▶ Work to be completed: Pictures excluded, copy every record that follows exactly as it appears.

▶ Listed entries:
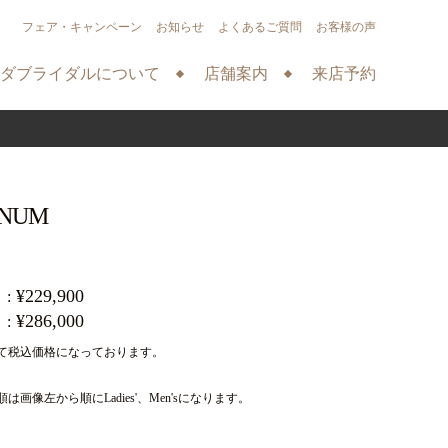
フェア・キャンペーン
お知らせ
よくあるご質問
お客様の声
ダブライダルについて
店舗案内
来店予約
INUM
¥229,900
¥286,000
て税込価格になっております。
は画像左から順にLadies'、Men'sになります。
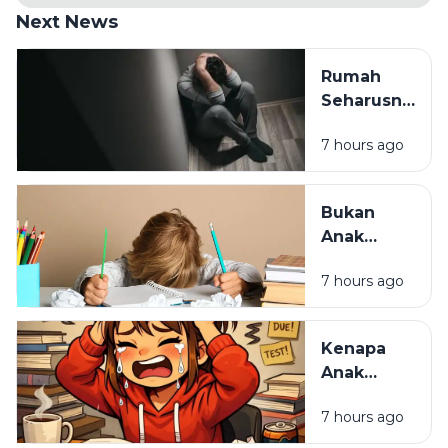
Next News
Rumah
Seharusnya
Jadi
7 hours ago
Tempat
Pulang,
Bukan
Bukan
Tempat
Anak
Paling
Malas,
Melelahkan
7 hours ago
Mungkin
Cara
Belajarnya
Kenapa
yang
Anak
Selama Ini
Pintar Bisa
Salah
7 hours ago
Kehilangan
Semangat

▶ Solution for this problem:
フェア・キャンペーン
お知らせ
よくあるご質問
お客様の声
ダブライダルについて
店舗案内
来店予約
INUM
¥229,900
¥286,000
て税込価格になっております。
は画像左から順にLadies'、Men'sになります。
Next News
Rumah
Seharusnya
Jadi
7 hours ago
Tempat
Pulang,
Bukan
Bukan
Tempat
Anak
Paling
Malas,
Melelahkan
7 hours ago
Mungkin
Cara
Belajarnya
Kenapa
yang
Anak
Selama Ini
Pintar Bisa
Salah
7 hours ago
Kehilangan
Semangat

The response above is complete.